Golden Garden Smoothie
I normally avoid smoothies because they are far too cold for my already cold constitution. They slow down digestion and make me tired. But I begin to crave them again once the seasons start to turn warmer. Here is the smoothie I’ve been coming back to almost daily that is not ice-cold and not overly sweet—just deeply fresh, mineral-rich, and energizing in a very steady way.
Ingredients
1 carrot
½ cup mango
½ cucumber
small handful parsley
small handful mint
2 tbsp walnuts
1 tbsp hemp seeds
½ avocado
juice of ½ lemon
small piece fresh ginger
pinch sea salt
cinnamon or turmeric (optional)
Liquid
room temperature coconut water
orherbal tea (nettles or lemon balm work nicely)
oroat milk for something creamier
Blend until silky.
Lifestyle
Regulate before you socialize
Summer can become extremely dysregulating if you’re constantly on.
Try incorporating a morning walk before checking your phone, eating a grounding meal before social events, leaving space between plans, saying no before resentment builds, and keeping at least one slow evening per week (mine is Sunday).
Put making space for yourself at the top of your list. Regulation and slowness are productive—they need to come first for the rest to flow.
Spend more time outside barefoot
It sounds simple because it is. Your nervous system needs sensory experiences that aren’t digital.
Go for a walk in the grass, surround yourself with water (baths, swims in nature), get enough sunlight, stand still in the wind, listen to the birds, and get some evening fresh air.
June is one of the best months to reconnect to the physical world.
——————
**REQUIREMENT A:**
In the Golden Garden Smoothie piece, which evening of the week does the writer keep slow?
**REQUIREMENT B:**
Write out everything in the Golden Garden Smoothie piece from "oroat milk for" down to "evening fresh air.".
The data has no connection to the Golden Garden Smoothie piece.
——————
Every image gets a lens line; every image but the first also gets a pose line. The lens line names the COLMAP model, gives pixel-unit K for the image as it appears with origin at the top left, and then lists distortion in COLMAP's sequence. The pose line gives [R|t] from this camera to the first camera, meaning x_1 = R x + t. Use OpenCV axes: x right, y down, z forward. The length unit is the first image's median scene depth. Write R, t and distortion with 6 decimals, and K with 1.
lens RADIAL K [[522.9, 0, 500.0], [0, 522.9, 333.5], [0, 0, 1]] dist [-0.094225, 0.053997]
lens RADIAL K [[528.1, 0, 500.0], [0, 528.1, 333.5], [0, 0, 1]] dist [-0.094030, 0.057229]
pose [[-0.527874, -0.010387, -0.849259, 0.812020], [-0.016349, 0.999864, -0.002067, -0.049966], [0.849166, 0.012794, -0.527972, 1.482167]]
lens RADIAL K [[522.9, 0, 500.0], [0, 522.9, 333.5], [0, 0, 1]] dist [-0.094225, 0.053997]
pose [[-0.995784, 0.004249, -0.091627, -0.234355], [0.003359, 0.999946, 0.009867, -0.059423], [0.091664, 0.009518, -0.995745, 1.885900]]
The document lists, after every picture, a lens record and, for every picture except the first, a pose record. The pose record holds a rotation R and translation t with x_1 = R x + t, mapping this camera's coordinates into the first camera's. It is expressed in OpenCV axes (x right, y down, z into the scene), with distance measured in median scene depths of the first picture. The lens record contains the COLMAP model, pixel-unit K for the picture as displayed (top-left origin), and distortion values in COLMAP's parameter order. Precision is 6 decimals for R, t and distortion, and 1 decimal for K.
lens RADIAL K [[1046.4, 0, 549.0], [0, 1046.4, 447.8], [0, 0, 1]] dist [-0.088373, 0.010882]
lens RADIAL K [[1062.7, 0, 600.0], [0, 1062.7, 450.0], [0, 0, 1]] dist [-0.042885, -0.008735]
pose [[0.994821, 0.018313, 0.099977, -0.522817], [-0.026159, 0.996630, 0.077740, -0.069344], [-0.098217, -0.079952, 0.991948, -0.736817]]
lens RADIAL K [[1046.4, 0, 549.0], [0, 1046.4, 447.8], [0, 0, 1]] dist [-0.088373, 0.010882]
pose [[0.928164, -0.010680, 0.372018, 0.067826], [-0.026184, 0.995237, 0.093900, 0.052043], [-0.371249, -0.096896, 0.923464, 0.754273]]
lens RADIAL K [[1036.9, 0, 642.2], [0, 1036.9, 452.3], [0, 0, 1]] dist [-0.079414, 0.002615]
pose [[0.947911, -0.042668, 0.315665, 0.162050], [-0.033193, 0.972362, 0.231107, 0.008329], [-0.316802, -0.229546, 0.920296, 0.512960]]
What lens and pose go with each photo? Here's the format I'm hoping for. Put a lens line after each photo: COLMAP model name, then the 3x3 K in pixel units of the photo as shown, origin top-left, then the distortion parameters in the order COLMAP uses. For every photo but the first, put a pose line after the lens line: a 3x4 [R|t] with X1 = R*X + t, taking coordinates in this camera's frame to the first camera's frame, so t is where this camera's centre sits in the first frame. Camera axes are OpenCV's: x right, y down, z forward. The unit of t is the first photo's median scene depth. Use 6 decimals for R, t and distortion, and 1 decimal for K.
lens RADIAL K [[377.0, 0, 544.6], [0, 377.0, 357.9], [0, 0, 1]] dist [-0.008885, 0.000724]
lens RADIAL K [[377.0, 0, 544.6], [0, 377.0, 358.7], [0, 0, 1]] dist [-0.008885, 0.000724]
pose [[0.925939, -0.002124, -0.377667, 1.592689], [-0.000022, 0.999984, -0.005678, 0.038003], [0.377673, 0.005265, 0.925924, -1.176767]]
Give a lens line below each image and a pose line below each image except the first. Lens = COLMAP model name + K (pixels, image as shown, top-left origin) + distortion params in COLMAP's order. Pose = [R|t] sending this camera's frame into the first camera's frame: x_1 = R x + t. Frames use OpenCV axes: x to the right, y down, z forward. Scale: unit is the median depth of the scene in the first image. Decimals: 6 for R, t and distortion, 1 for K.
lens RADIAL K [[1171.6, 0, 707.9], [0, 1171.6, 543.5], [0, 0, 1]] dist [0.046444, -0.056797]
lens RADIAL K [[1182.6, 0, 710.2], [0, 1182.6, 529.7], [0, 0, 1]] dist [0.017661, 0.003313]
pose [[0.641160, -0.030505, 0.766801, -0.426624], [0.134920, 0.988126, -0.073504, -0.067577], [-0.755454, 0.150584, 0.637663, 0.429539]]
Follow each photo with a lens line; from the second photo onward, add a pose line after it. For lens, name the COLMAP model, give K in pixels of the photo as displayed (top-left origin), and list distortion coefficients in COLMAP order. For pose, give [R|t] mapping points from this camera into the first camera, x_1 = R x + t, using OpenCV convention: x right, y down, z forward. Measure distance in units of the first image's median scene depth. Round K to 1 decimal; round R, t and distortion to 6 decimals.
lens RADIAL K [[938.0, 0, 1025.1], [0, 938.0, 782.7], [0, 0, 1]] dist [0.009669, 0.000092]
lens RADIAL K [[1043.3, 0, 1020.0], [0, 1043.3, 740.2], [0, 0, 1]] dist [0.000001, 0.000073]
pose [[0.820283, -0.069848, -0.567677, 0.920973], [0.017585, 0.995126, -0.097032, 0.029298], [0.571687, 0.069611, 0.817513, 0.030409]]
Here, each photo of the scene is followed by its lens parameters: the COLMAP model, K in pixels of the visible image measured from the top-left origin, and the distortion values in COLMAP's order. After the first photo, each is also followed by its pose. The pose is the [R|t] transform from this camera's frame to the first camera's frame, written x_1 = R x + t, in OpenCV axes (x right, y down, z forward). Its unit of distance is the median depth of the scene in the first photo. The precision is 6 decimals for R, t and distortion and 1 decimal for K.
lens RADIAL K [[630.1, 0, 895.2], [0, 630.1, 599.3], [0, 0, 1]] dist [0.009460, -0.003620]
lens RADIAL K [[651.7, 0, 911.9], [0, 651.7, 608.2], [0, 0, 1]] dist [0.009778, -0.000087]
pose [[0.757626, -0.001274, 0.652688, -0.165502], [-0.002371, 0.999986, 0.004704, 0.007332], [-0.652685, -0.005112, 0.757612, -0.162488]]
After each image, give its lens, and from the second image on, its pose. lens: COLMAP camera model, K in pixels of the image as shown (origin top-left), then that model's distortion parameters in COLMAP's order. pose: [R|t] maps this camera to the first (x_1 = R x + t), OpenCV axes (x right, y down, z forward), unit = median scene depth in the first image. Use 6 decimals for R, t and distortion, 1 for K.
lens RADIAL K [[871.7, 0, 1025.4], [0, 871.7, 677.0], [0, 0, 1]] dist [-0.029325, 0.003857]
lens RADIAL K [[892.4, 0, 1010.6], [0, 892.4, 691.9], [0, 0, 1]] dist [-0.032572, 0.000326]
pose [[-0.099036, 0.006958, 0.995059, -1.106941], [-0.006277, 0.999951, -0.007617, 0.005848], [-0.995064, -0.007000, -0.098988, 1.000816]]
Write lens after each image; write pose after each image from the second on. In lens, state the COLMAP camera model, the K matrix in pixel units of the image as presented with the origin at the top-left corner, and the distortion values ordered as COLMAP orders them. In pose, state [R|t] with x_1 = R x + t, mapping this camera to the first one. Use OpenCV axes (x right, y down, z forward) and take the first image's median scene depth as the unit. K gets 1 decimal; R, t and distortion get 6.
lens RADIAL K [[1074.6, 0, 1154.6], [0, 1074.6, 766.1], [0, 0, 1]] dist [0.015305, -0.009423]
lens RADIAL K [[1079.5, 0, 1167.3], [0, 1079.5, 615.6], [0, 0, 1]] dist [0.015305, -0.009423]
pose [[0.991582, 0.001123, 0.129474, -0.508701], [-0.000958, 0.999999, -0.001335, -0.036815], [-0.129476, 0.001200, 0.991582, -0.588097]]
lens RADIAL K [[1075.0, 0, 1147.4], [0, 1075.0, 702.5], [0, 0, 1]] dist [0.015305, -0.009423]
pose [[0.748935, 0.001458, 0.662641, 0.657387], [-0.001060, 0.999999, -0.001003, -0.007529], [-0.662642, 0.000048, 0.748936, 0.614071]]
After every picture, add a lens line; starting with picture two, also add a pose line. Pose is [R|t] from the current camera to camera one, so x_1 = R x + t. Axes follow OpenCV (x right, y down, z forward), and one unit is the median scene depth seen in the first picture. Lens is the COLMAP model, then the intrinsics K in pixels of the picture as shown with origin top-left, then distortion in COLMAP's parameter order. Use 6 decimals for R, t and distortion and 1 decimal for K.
——————
**YOUR RESPONSE A:**
Sunday.

**YOUR RESPONSE B:**
oroat milk for something creamier
Blend until silky.
Lifestyle
Regulate before you socialize
Summer can become extremely dysregulating if you’re constantly on.
Try incorporating a morning walk before checking your phone, eating a grounding meal before social events, leaving space between plans, saying no before resentment builds, and keeping at least one slow evening per week (mine is Sunday).
Put making space for yourself at the top of your list. Regulation and slowness are productive—they need to come first for the rest to flow.
Spend more time outside barefoot
It sounds simple because it is. Your nervous system needs sensory experiences that aren’t digital.
Go for a walk in the grass, surround yourself with water (baths, swims in nature), get enough sunlight, stand still in the wind, listen to the birds, and get some evening fresh air.